Given passage —

Skip to content

vLLM Distribution

vLLM is a high-performance inference engine optimized for large language models. The LlamaStack Kubernetes operator provides built-in support for vLLM through pre-configured distributions.

Overview

vLLM offers excellent performance characteristics:

  • High Throughput: Optimized for serving multiple concurrent requests
  • Memory Efficiency: Advanced memory management and attention mechanisms
  • GPU Acceleration: Native CUDA support for NVIDIA GPUs
  • Model Compatibility: Supports a wide range of popular model architectures

Pre-Built vLLM Distributions

The operator includes two pre-built vLLM distributions:

vllm-gpu (Self-Hosted)

  • Image: docker.io/llamastack/distribution-vllm-gpu:latest
  • Purpose: GPU-accelerated vLLM inference with local model serving
  • Requirements: NVIDIA GPU with CUDA support
  • Infrastructure: You provide GPU infrastructure
  • Use Case: High-performance inference for production workloads

remote-vllm (External Connection)

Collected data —
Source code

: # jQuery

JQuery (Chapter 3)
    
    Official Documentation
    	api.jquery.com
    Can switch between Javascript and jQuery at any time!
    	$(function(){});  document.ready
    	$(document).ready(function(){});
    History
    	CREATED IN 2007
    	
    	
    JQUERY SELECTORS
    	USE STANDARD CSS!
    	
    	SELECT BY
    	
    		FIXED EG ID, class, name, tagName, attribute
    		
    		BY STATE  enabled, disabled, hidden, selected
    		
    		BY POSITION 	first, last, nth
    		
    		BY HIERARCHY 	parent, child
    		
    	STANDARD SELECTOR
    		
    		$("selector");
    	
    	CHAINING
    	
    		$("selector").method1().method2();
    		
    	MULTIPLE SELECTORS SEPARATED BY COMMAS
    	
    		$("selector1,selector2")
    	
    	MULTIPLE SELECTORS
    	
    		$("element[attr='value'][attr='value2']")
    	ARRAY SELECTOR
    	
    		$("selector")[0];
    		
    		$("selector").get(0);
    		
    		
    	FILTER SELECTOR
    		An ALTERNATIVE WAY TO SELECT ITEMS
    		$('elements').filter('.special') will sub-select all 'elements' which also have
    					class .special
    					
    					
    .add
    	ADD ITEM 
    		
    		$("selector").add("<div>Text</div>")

Exercise requirements —
A. Retype the stretch of the vLLM page from "vLLM offers excellent" through "vllm-gpu (Self-Hosted)".
B. Extend the vLLM page past its final line.
The records have no role here.

Your responses —
A.
vLLM offers excellent performance characteristics:

  • High Throughput: Optimized for serving multiple concurrent requests
  • Memory Efficiency: Advanced memory management and attention mechanisms
  • GPU Acceleration: Native CUDA support for NVIDIA GPUs
  • Model Compatibility: Supports a wide range of popular model architectures

Pre-Built vLLM Distributions

The operator includes two pre-built vLLM distributions:

vllm-gpu (Self-Hosted)

B.
  • Image: docker.io/llamastack/distribution-remote-vllm:latest
  • Purpose: Connect to external vLLM server
  • Requirements: Access to external vLLM endpoint
  • Infrastructure: External vLLM server required
  • Use Case: Using existing vLLM deployments or managed services

Quick Start with vLLM

1. Create a LlamaStackDistribution

apiVersion: llamastack.io/v1alpha1
kind: LlamaStackDistribution
metadata:
  name: my-vllm-distribution
  namespace: default
spec:
  replicas: 1
  server:
    distribution:
      name: "vllm-gpu"  # Use supported distribution
    containerSpec:
      port: 8321
      resources:
        requests:
          nvidia.com/gpu: "1"
          memory: "16Gi"
          cpu: "4"
        limits:
          nvidia.com/gpu: "1"
          memory: "32Gi"
          cpu: "8"
      env:
        - name: INFERENCE_MODEL
          value: "meta-llama/Llama-2-7b-chat-hf"
    storage:
      size: "50Gi"
      mountPath: "/.llama"

2. Deploy the Distribution

kubectl apply -f vllm-distribution.yaml

3. Verify Deployment

kubectl get llamastackdistribution my-vllm-distribution
kubectl get pods -l app=llama-stack

Configuration Options

Container Specification

The containerSpec section allows you to configure the container:

spec:
  server:
    containerSpec:
      name: "llama-stack"  # Optional, defaults to "llama-stack"
      port: 8321           # Optional, defaults to 8321
      resources:
        requests:
          nvidia.com/gpu: "1"
          memory: "16Gi"
          cpu: "4"
        limits:
          nvidia.com/gpu: "1"
          memory: "32Gi"
          cpu: "8"
      env:
        - name: INFERENCE_MODEL
          value: "meta-llama/Llama-2-7b-chat-hf"
        - name: VLLM_GPU_MEMORY_UTILIZATION
          value: "0.9"
        - name: VLLM_MAX_SEQ_LEN
          value: "4096"

Environment Variables

Configure vLLM behavior through environment variables:

env:
  - name: INFERENCE_MODEL
    value: "meta-llama/Llama-2-7b-chat-hf"
  - name: VLLM_GPU_MEMORY_UTILIZATION
    value: "0.9"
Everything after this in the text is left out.